» **About this task**: Scan the listing below for the word "plane" and copy every line that has it.
________________________
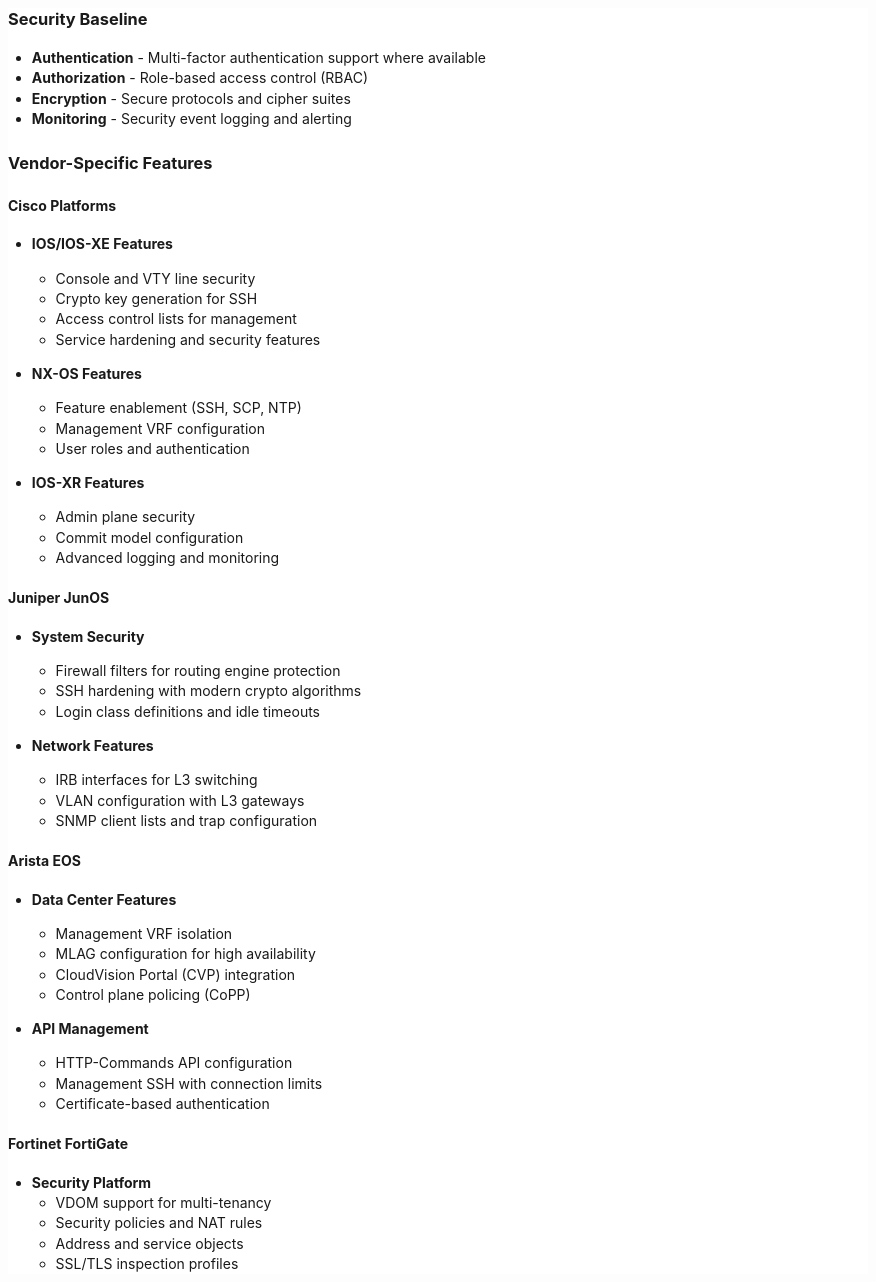 ### Security Baseline
- **Authentication** - Multi-factor authentication support where available
- **Authorization** - Role-based access control (RBAC)
- **Encryption** - Secure protocols and cipher suites
- **Monitoring** - Security event logging and alerting

### Vendor-Specific Features

#### Cisco Platforms
- **IOS/IOS-XE Features**
  - Console and VTY line security
  - Crypto key generation for SSH
  - Access control lists for management
  - Service hardening and security features

- **NX-OS Features**
  - Feature enablement (SSH, SCP, NTP)
  - Management VRF configuration
  - User roles and authentication

- **IOS-XR Features**
  - Admin plane security
  - Commit model configuration
  - Advanced logging and monitoring

#### Juniper JunOS
- **System Security**
  - Firewall filters for routing engine protection
  - SSH hardening with modern crypto algorithms
  - Login class definitions and idle timeouts

- **Network Features**
  - IRB interfaces for L3 switching
  - VLAN configuration with L3 gateways
  - SNMP client lists and trap configuration

#### Arista EOS
- **Data Center Features**
  - Management VRF isolation
  - MLAG configuration for high availability
  - CloudVision Portal (CVP) integration
  - Control plane policing (CoPP)

- **API Management**
  - HTTP-Commands API configuration
  - Management SSH with connection limits
  - Certificate-based authentication

#### Fortinet FortiGate
- **Security Platform**
  - VDOM support for multi-tenancy
  - Security policies and NAT rules
  - Address and service objects
  - SSL/TLS inspection profiles
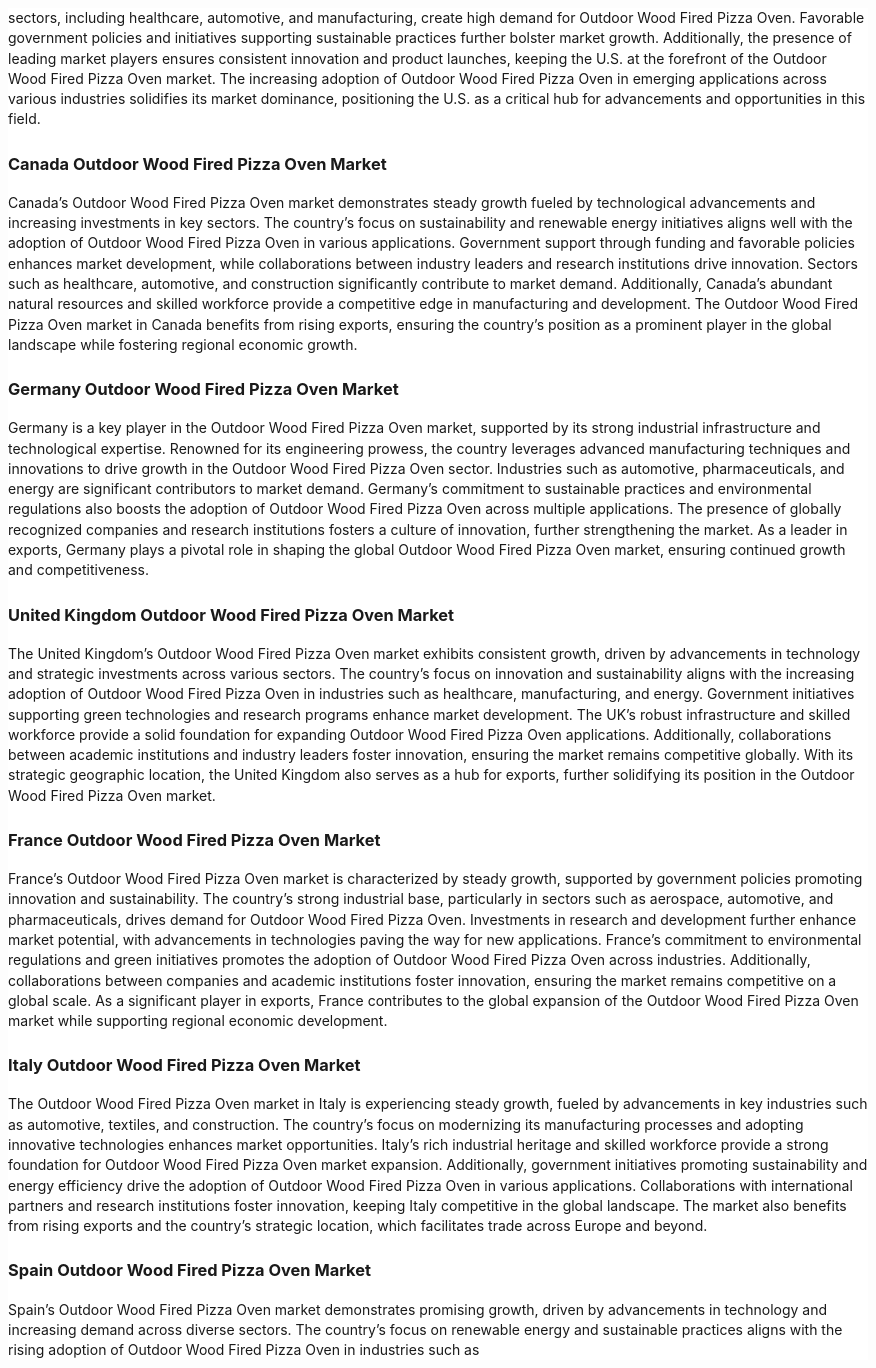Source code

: sectors, including healthcare, automotive, and manufacturing, create high demand for Outdoor Wood Fired Pizza Oven. Favorable government policies and initiatives supporting sustainable practices further bolster market growth. Additionally, the presence of leading market players ensures consistent innovation and product launches, keeping the U.S. at the forefront of the Outdoor Wood Fired Pizza Oven market. The increasing adoption of Outdoor Wood Fired Pizza Oven in emerging applications across various industries solidifies its market dominance, positioning the U.S. as a critical hub for advancements and opportunities in this field.</p><h3>Canada Outdoor Wood Fired Pizza Oven Market</h3><p>Canada&rsquo;s Outdoor Wood Fired Pizza Oven market demonstrates steady growth fueled by technological advancements and increasing investments in key sectors. The country&rsquo;s focus on sustainability and renewable energy initiatives aligns well with the adoption of Outdoor Wood Fired Pizza Oven in various applications. Government support through funding and favorable policies enhances market development, while collaborations between industry leaders and research institutions drive innovation. Sectors such as healthcare, automotive, and construction significantly contribute to market demand. Additionally, Canada&rsquo;s abundant natural resources and skilled workforce provide a competitive edge in manufacturing and development. The Outdoor Wood Fired Pizza Oven market in Canada benefits from rising exports, ensuring the country&rsquo;s position as a prominent player in the global landscape while fostering regional economic growth.</p><h3>Germany Outdoor Wood Fired Pizza Oven Market</h3><p>Germany is a key player in the Outdoor Wood Fired Pizza Oven market, supported by its strong industrial infrastructure and technological expertise. Renowned for its engineering prowess, the country leverages advanced manufacturing techniques and innovations to drive growth in the Outdoor Wood Fired Pizza Oven sector. Industries such as automotive, pharmaceuticals, and energy are significant contributors to market demand. Germany&rsquo;s commitment to sustainable practices and environmental regulations also boosts the adoption of Outdoor Wood Fired Pizza Oven across multiple applications. The presence of globally recognized companies and research institutions fosters a culture of innovation, further strengthening the market. As a leader in exports, Germany plays a pivotal role in shaping the global Outdoor Wood Fired Pizza Oven market, ensuring continued growth and competitiveness.</p><h3>United Kingdom Outdoor Wood Fired Pizza Oven Market</h3><p>The United Kingdom&rsquo;s Outdoor Wood Fired Pizza Oven market exhibits consistent growth, driven by advancements in technology and strategic investments across various sectors. The country&rsquo;s focus on innovation and sustainability aligns with the increasing adoption of Outdoor Wood Fired Pizza Oven in industries such as healthcare, manufacturing, and energy. Government initiatives supporting green technologies and research programs enhance market development. The UK&rsquo;s robust infrastructure and skilled workforce provide a solid foundation for expanding Outdoor Wood Fired Pizza Oven applications. Additionally, collaborations between academic institutions and industry leaders foster innovation, ensuring the market remains competitive globally. With its strategic geographic location, the United Kingdom also serves as a hub for exports, further solidifying its position in the Outdoor Wood Fired Pizza Oven market.</p><h3>France Outdoor Wood Fired Pizza Oven Market</h3><p>France&rsquo;s Outdoor Wood Fired Pizza Oven market is characterized by steady growth, supported by government policies promoting innovation and sustainability. The country&rsquo;s strong industrial base, particularly in sectors such as aerospace, automotive, and pharmaceuticals, drives demand for Outdoor Wood Fired Pizza Oven. Investments in research and development further enhance market potential, with advancements in technologies paving the way for new applications. France&rsquo;s commitment to environmental regulations and green initiatives promotes the adoption of Outdoor Wood Fired Pizza Oven across industries. Additionally, collaborations between companies and academic institutions foster innovation, ensuring the market remains competitive on a global scale. As a significant player in exports, France contributes to the global expansion of the Outdoor Wood Fired Pizza Oven market while supporting regional economic development.</p><h3>Italy Outdoor Wood Fired Pizza Oven Market</h3><p>The Outdoor Wood Fired Pizza Oven market in Italy is experiencing steady growth, fueled by advancements in key industries such as automotive, textiles, and construction. The country&rsquo;s focus on modernizing its manufacturing processes and adopting innovative technologies enhances market opportunities. Italy&rsquo;s rich industrial heritage and skilled workforce provide a strong foundation for Outdoor Wood Fired Pizza Oven market expansion. Additionally, government initiatives promoting sustainability and energy efficiency drive the adoption of Outdoor Wood Fired Pizza Oven in various applications. Collaborations with international partners and research institutions foster innovation, keeping Italy competitive in the global landscape. The market also benefits from rising exports and the country&rsquo;s strategic location, which facilitates trade across Europe and beyond.</p><h3>Spain Outdoor Wood Fired Pizza Oven Market</h3><p>Spain&rsquo;s Outdoor Wood Fired Pizza Oven market demonstrates promising growth, driven by advancements in technology and increasing demand across diverse sectors. The country&rsquo;s focus on renewable energy and sustainable practices aligns with the rising adoption of Outdoor Wood Fired Pizza Oven in industries such as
________________________
» **Task solution**:
  - Admin plane security
  - Control plane policing (CoPP)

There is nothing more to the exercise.